▶ **課題概要 1**: 「赤い鳥」に関する本文を、「1924(大正13)年10月」を含む箇所から書き始め、「同年10月には「赤い鳥鈴木三重吉追悼号」が刊行された。」の後で止めて示せ。その際、「赤い鳥社」を「赤い鳥発行所」に差し替えて更新すること。
▶ **課題概要 2**: 「赤い鳥」に関する本文によると、主任画家として迎えられたのは誰か。

児童雑誌「赤い鳥」は、主催者である鈴木三重吉の自宅・北豊島郡高田村大字巣鴨字代地3559(現・豊島区目白3-17-1付近)で創刊された(1918(大正7)年7月)。
夏目漱石門下の鈴木三重吉は、当時の文壇の作家たちの協力を得て、芥川竜之介の「蜘蛛の糸」「杜子春」、有島武郎の「一房の葡萄」などの作品をはじめ、小川未明、坪田譲治、新美南吉、平塚武二などの童話、北原白秋などの童謡作品を紹介し、日本の近代児童文学における優れた童話作家、童謡詩人を育成、輩出した。
創刊号に掲載された「赤い鳥の運動に賛同せる作家」の名は、泉鏡花、小山内薫、徳田秋声、高浜虚子、野上豊一郎、野上弥生子、小宮豊隆、有島生馬、芥川竜之介、北原白秋、島崎藤村、森森太郎、森田草平、鈴木三重吉。そのほか、三木露風、谷崎潤一郎、小川未明、佐藤春夫、西条八十、菊池寛、豊島与志雄なども「赤い鳥」に童話や童謡を執筆した。
一流の文豪の執筆陣を揃えただけでなく、次世代の作家・詩人の育成、児童の綴り方運動などにも力を入れ、日本の児童文化のはばたきに大きな役割を果たした。
また、清水良雄を主任画家に迎え、表紙や挿絵には清水をはじめ当時人気の画家たちの絵が起用された。
1919(大正8)年に赤い鳥社は日本橋へ移転(おしるこ屋さんの2階)し、その後また目白に戻って近辺を転々としている。
1920(大正9)年には赤い鳥社を高田町3559へ、1922(大正11)年には自宅兼赤い鳥社を高田町3575(現・目白3-18-6)に移す。
1924(大正13)年10月は市谷田町3-8に赤い鳥社、自宅を長崎村字荒井1887(現・目白4-8)へ、
1925(大正14)年3月は自宅兼赤い鳥社を長崎村字荒井1880(現・目白4-5)に置く。
1926(大正15年)赤い鳥社が日本橋・加賀銀行5階へ。
1927(昭和2)年、自宅兼赤い鳥社が四谷区須賀町40番地に移転する。
1936(昭和11)年6月27日、肺臓ガンのため、鈴木三重吉逝去。
同年8月に「赤い鳥」は終刊。
同年10月には「赤い鳥鈴木三重吉追悼号」が刊行された。
以上 銀貨社HPより抜粋
父の祖父の長女の次男坊を父側から如何に呼称するのか知らないが、私の父は、父の父親の従兄弟がオーナー社長として経営する株式会社の役員を務めていた。
私に物心が付いた頃から正月の三日は決まって、父の会社のオーナーであり私の親戚筋に当たる「お殿様」の様な御仁のもとへ、年始のご挨拶に家族全員で訪れた。
お洒落をして石神井公園駅から電車に乗り、椎名町駅で下車。改札を出て直ぐに大きなガードを潜る。クネクネとした路地をしばらく歩くと、大きな通りに出る。

▶ **与えられたデータ**:
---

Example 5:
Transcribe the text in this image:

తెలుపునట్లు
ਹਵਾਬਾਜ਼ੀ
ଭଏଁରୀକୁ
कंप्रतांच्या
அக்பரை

▶ **完全な解答 1**:
1924(大正13)年10月は市谷田町3-8に赤い鳥発行所、自宅を長崎村字荒井1887(現・目白4-8)へ、
1925(大正14)年3月は自宅兼赤い鳥発行所を長崎村字荒井1880(現・目白4-5)に置く。
1926(大正15年)赤い鳥発行所が日本橋・加賀銀行5階へ。
1927(昭和2)年、自宅兼赤い鳥発行所が四谷区須賀町40番地に移転する。
1936(昭和11)年6月27日、肺臓ガンのため、鈴木三重吉逝去。
同年8月に「赤い鳥」は終刊。
同年10月には「赤い鳥鈴木三重吉追悼号」が刊行された。

▶ **完全な解答 2**: 清水良雄。